> [WORK REQUIRED] From the entries that follow, list every line in which the string "TEXT" appears.

> [DATA]
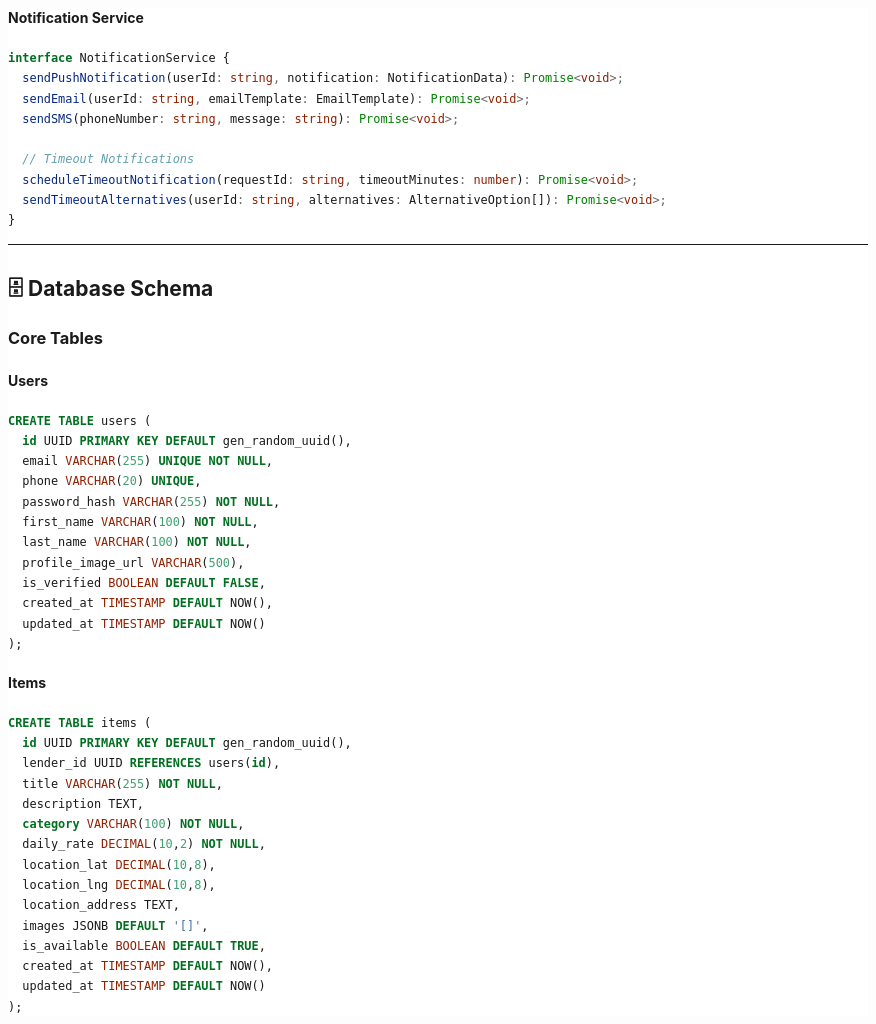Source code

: #### Notification Service
```typescript
interface NotificationService {
  sendPushNotification(userId: string, notification: NotificationData): Promise<void>;
  sendEmail(userId: string, emailTemplate: EmailTemplate): Promise<void>;
  sendSMS(phoneNumber: string, message: string): Promise<void>;
  
  // Timeout Notifications
  scheduleTimeoutNotification(requestId: string, timeoutMinutes: number): Promise<void>;
  sendTimeoutAlternatives(userId: string, alternatives: AlternativeOption[]): Promise<void>;
}
```

---

## 🗄️ Database Schema

### Core Tables

#### Users
```sql
CREATE TABLE users (
  id UUID PRIMARY KEY DEFAULT gen_random_uuid(),
  email VARCHAR(255) UNIQUE NOT NULL,
  phone VARCHAR(20) UNIQUE,
  password_hash VARCHAR(255) NOT NULL,
  first_name VARCHAR(100) NOT NULL,
  last_name VARCHAR(100) NOT NULL,
  profile_image_url VARCHAR(500),
  is_verified BOOLEAN DEFAULT FALSE,
  created_at TIMESTAMP DEFAULT NOW(),
  updated_at TIMESTAMP DEFAULT NOW()
);
```

#### Items
```sql
CREATE TABLE items (
  id UUID PRIMARY KEY DEFAULT gen_random_uuid(),
  lender_id UUID REFERENCES users(id),
  title VARCHAR(255) NOT NULL,
  description TEXT,
  category VARCHAR(100) NOT NULL,
  daily_rate DECIMAL(10,2) NOT NULL,
  location_lat DECIMAL(10,8),
  location_lng DECIMAL(10,8),
  location_address TEXT,
  images JSONB DEFAULT '[]',
  is_available BOOLEAN DEFAULT TRUE,
  created_at TIMESTAMP DEFAULT NOW(),
  updated_at TIMESTAMP DEFAULT NOW()
);
```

> [RESULT]
  description TEXT,
  location_address TEXT,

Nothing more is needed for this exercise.